SAS 2006

Unleashing the Power of Static Analysis

Manuvir Das (Microsoft)

Abstract

The last few years have seen a surge of activity in the static analysis community on the application of static analysis to program verification and defect detection. Researchers have long believed in the benefit of exposing and fixing potential defects in a program before it is ever run, especially when the program can be made correct by construction, as in the case of compiler-enforced type systems. But every static analysis tool (other than a compiler's type checker) ever built, no matter how precise, suffers from the same fatal flaw in the eyes of the programmer: Defect reports do not come with known user scenarios that expose the defects. Therefore, programmers have been loathe to examine and fix defect reports produced by static analysis tools as a routine part of the software development process. In spite of recent advancements in analysis techniques, there are no papers we are aware of that report programmers fixing more than a few dozen defects.

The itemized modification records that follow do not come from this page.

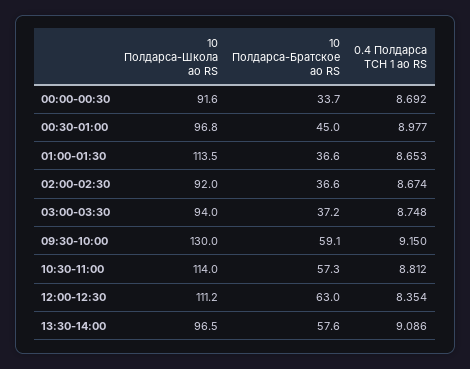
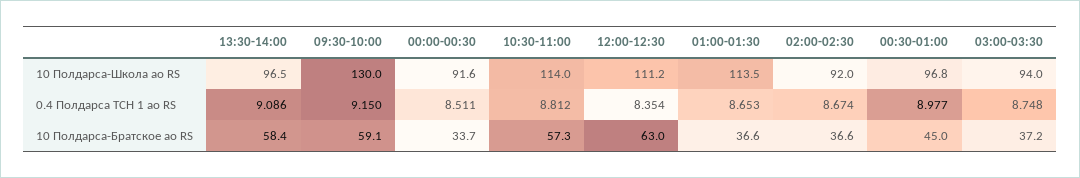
  {
    "10 Полдарса-Школа ао RS": {
      "00:00-00:30": 91.6,
      "00:30-01:00": 96.8,
      "01:00-01:30": 113.5,
      "02:00-02:30": 92,
      "03:00-03:30": 94,
      "09:30-10:00": 130,
      "10:30-11:00": 114,
      "12:00-12:30": 111.2,
      "13:30-14:00": 96.5
    },
    "10 Полдарса-Братское ао RS": {
      "00:00-00:30": 33.7,
      "00:30-01:00": 45,
      "01:00-01:30": 36.6,
      "02:00-02:30": 36.6,
      "03:00-03:30": 37.2,
      "09:30-10:00": 59.1,
      "10:30-11:00": 57.3,
      "12:00-12:30": 63,
-     "13:30-14:00": 57.6
+     "13:30-14:00": 58.4
    },
    "0.4 Полдарса ТСН 1 ао RS": {
-     "00:00-00:30": 8.692,
+     "00:00-00:30": 8.511,
      "00:30-01:00": 8.977,
      "01:00-01:30": 8.653,
      "02:00-02:30": 8.674,
      "03:00-03:30": 8.748,
      "09:30-10:00": 9.15,
      "10:30-11:00": 8.812,
      "12:00-12:30": 8.354,
      "13:30-14:00": 9.086
    }
  }

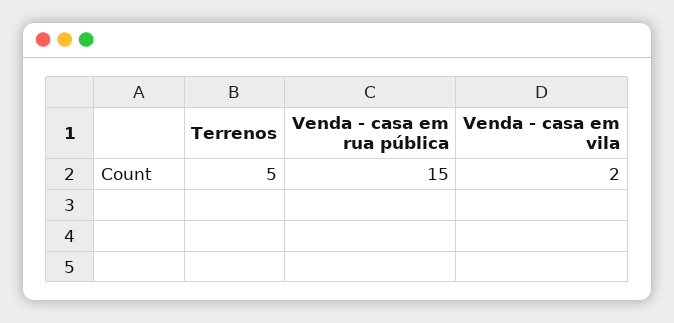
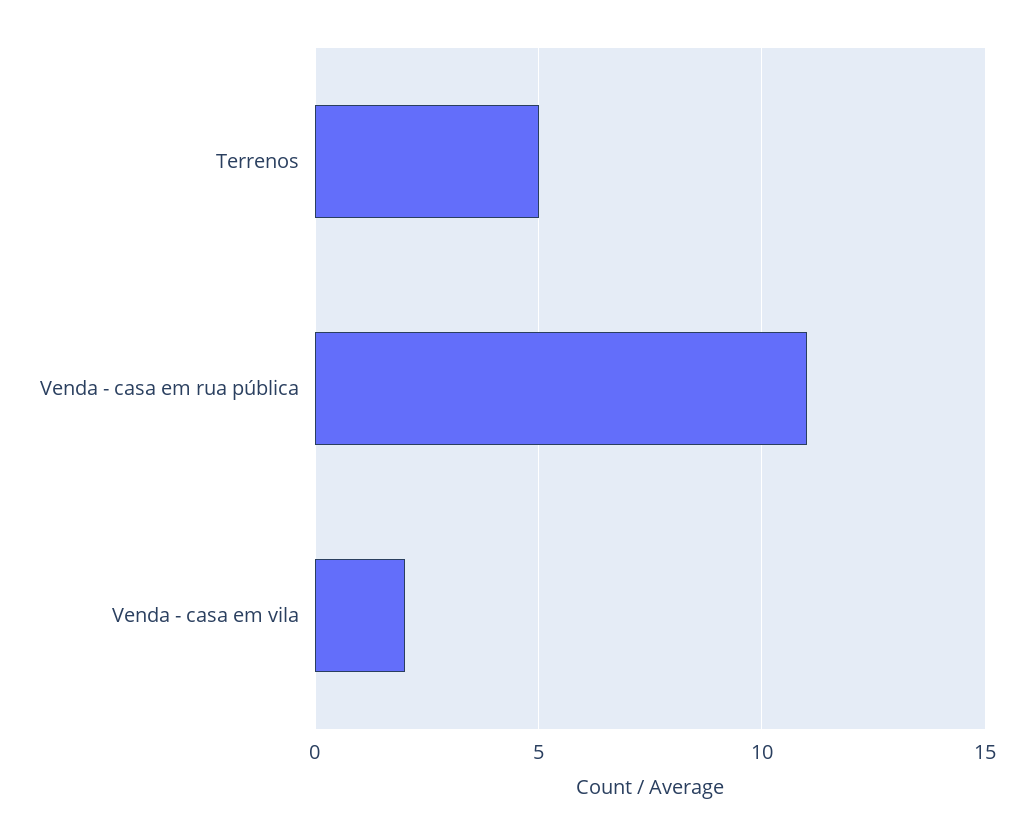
  {
    "Terrenos": 5,
-   "Venda - casa em rua pública": 15,
+   "Venda - casa em rua pública": 11,
    "Venda - casa em vila": 2
  }

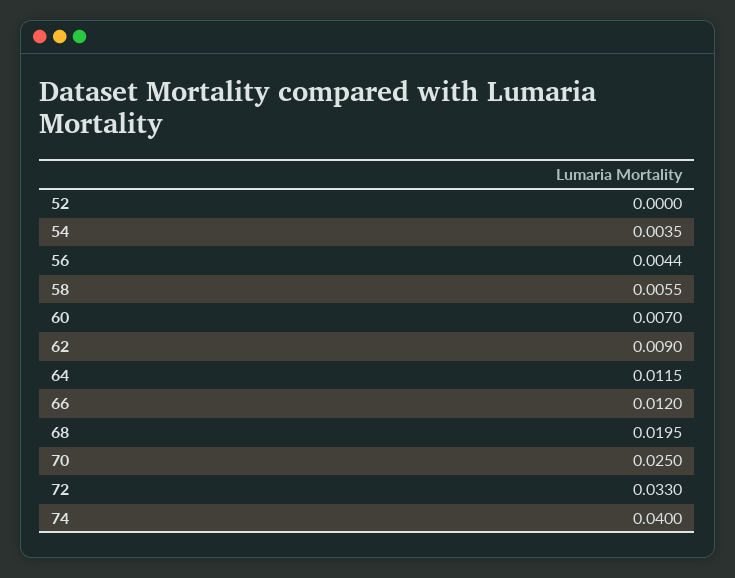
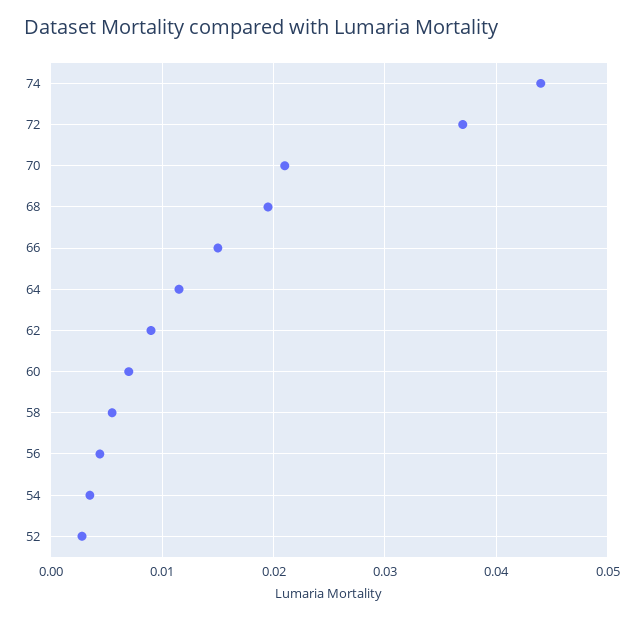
  {
-   "52": 0,
+   "52": 0.003,
    "54": 0.0035,
    "56": 0.0044,
    "58": 0.0055,
    "60": 0.007,
    "62": 0.009,
    "64": 0.0115,
-   "66": 0.012,
+   "66": 0.015,
    "68": 0.0195,
-   "70": 0.025,
+   "70": 0.021,
-   "72": 0.033,
+   "72": 0.037,
-   "74": 0.04
+   "74": 0.044
  }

Like many others, we at the Program Analysis group at Microsoft have spent the last few years building defect detection tools based on static analysis. For the last two years, we have focused our efforts on pushing these tools into the regular software development process of the largest products groups at Microsoft, involving thousands of developers working on tens of millions of lines of code against strict deadlines. Our goal was to answer the following question: If we do enough engineering on the tools, will a large group of programmers who build software for money adopt the tools? In other words, will programmers recognize the inherent preventive value of static analysis?

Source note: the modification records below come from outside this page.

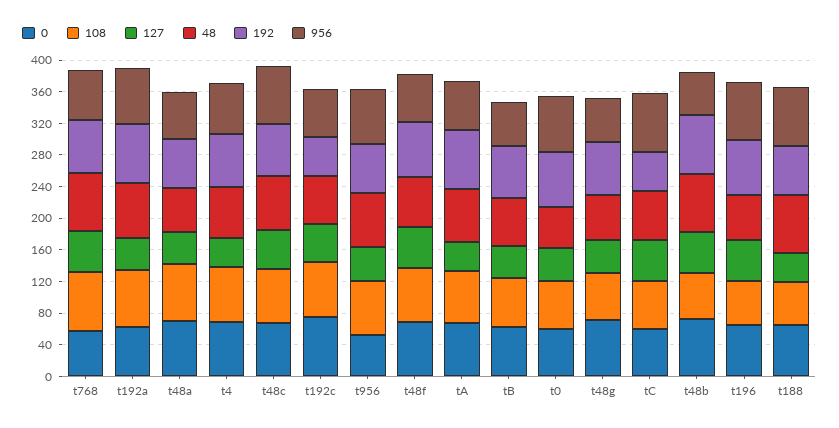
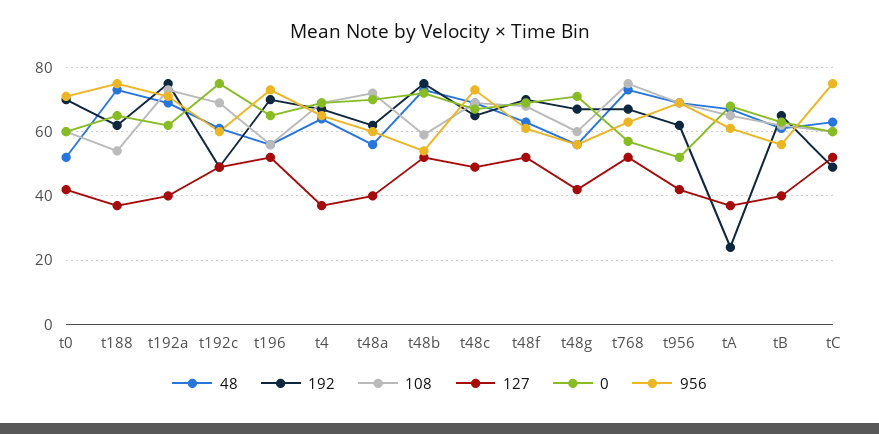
  {
    "0": {
      "t768": 55,
      "t192a": 60,
      "t48a": 70,
      "t4": 70,
      "t48c": 65,
      "t192c": 75,
      "t956": 50,
      "t48f": 70,
      "tA": 70,
      "tB": 65,
      "t0": 60,
      "t48g": 70,
      "tC": 60,
      "t48b": 70,
      "t196": 65,
      "t188": 65
    },
    "108": {
      "t768": 75,
      "t192a": 75,
      "t48a": 70,
      "t4": 70,
      "t48c": 70,
      "t192c": 70,
      "t956": 70,
      "t48f": 70,
      "tA": 65,
      "tB": 60,
      "t0": 60,
      "t48g": 60,
      "tC": 60,
      "t48b": 60,
      "t196": 55,
      "t188": 55
    },
    "127": {
      "t768": 50,
      "t192a": 40,
      "t48a": 40,
      "t4": 35,
      "t48c": 50,
      "t192c": 50,
      "t956": 40,
      "t48f": 50,
      "tA": 35,
      "tB": 40,
      "t0": 40,
      "t48g": 40,
      "tC": 50,
      "t48b": 50,
      "t196": 50,
      "t188": 35
    },
    "48": {
      "t768": 75,
      "t192a": 70,
      "t48a": 55,
      "t4": 65,
      "t48c": 70,
      "t192c": 60,
      "t956": 70,
      "t48f": 65,
      "tA": 65,
      "tB": 60,
      "t0": 50,
      "t48g": 55,
      "tC": 65,
      "t48b": 75,
      "t196": 55,
      "t188": 75
    },
    "192": {
      "t768": 65,
      "t192a": 75,
      "t48a": 60,
      "t4": 65,
      "t48c": 65,
      "t192c": 50,
      "t956": 60,
      "t48f": 70,
-     "tA": 80,
+     "tA": 25,
      "tB": 65,
      "t0": 70,
      "t48g": 65,
      "tC": 50,
      "t48b": 75,
      "t196": 70,
      "t188": 60
    },
    "956": {
      "t768": 65,
      "t192a": 70,
      "t48a": 60,
      "t4": 65,
      "t48c": 75,
      "t192c": 60,
      "t956": 70,
      "t48f": 60,
      "tA": 60,
      "tB": 55,
      "t0": 70,
      "t48g": 55,
      "tC": 75,
      "t48b": 55,
      "t196": 75,
      "t188": 75
    }
  }

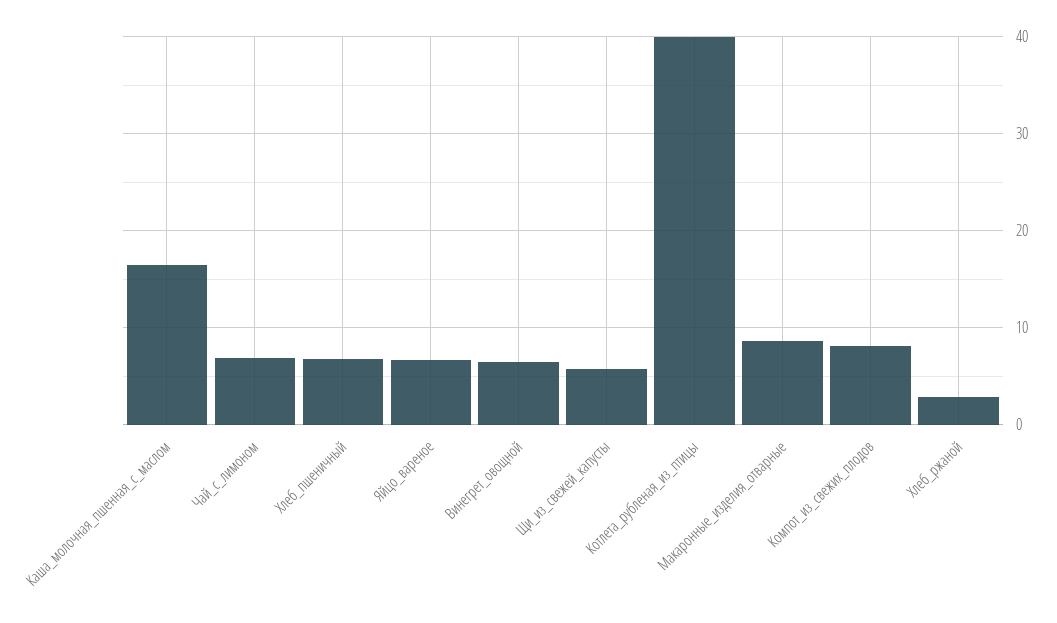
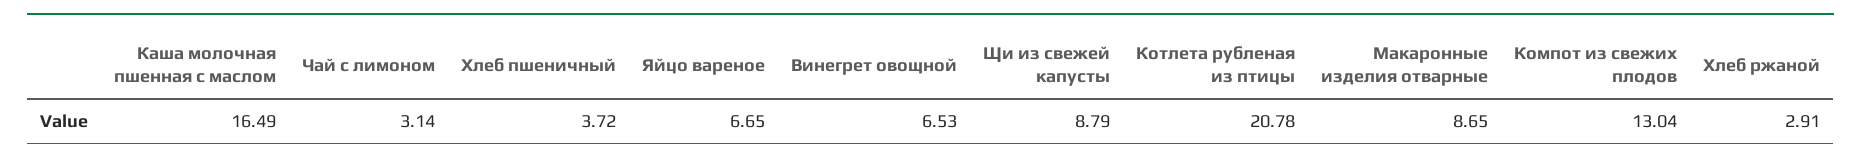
  {
    "Каша_молочная_пшенная_с_маслом": 16.49,
-   "Чай_с_лимоном": 7,
+   "Чай_с_лимоном": 3.14,
-   "Хлеб_пшеничный": 7,
+   "Хлеб_пшеничный": 3.72,
    "Яйцо_вареное": 6.65,
    "Винегрет_овощной": 6.53,
-   "Щи_из_свежей_капусты": 6,
+   "Щи_из_свежей_капусты": 8.79,
-   "Котлета_рубленая_из_птицы": 40,
+   "Котлета_рубленая_из_птицы": 20.78,
    "Макаронные_изделия_отварные": 8.65,
-   "Компот_из_свежих_плодов": 8,
+   "Компот_из_свежих_плодов": 13.04,
    "Хлеб_ржаной": 2.91
  }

We are now in a position to answer this question. Programmers have fixed over 25,000 defects reported by our tools in the last 12 months, and they have added over 500,000 formal specifications of function pre-conditions and post-conditions to their programs. Today, many of our tools are enabled by default on the desktop machines of every programmer in the organization. Programmers only enter properly specified, defect-free code into the source code repository. Some of our tools are based on heavyweight global static analysis; these tools are run periodically in a centralized manner, and the defects identified by the tools are filed automatically into the defect database of the product.

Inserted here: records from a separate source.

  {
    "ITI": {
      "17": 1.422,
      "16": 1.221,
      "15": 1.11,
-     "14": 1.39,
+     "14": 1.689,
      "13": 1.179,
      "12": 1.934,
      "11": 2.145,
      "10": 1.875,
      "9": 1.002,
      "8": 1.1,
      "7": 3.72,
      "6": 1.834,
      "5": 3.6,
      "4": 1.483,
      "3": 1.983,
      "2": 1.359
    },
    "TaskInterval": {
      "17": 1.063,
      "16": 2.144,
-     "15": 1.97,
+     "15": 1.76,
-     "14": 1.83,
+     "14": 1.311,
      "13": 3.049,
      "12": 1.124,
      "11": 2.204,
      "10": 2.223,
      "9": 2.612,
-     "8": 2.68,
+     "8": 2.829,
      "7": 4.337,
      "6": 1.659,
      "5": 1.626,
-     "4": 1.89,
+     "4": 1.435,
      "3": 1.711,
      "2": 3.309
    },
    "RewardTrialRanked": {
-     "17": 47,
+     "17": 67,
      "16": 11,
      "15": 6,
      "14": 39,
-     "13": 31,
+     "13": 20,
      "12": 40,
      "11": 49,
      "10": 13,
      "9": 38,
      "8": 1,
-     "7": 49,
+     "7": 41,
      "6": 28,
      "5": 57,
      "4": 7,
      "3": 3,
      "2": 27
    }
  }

In order to achieve this result, we have leaned heavily on advancements from the static analysis community, including but not limited to abstract interpretation, inter-procedural dataflow analysis, linear constraint solving, memory alias analysis, and modular analysis with formal specifications.

We have used these ideas to build a suite of static analysis tools that includes: A global inter-procedural symbolic evaluator (PREfix) for detecting memory usage errors; a global inter-procedural path-sensitive dataflow analysis (ESP) for detecting security vulnerabilities and concurrency defects; a local intra-procedural abstract interpretation with widening and linear constraint solving (espX) for detecting buffer overruns; a global inter-procedural dataflow analysis (SALinfer) for inferring function pre-conditions and post-conditions; and a formal language of function specifications (SAL) that is understood and enforced by all of our tools. SAL is now available to programmers at large via the Visual Studio compiler and various developer kits that are released periodically by Microsoft.

Along the way, we have learnt important lessons about what it takes to convince programmers to adopt static analysis tools, and which areas of static analysis research would be of the most benefit to software developers.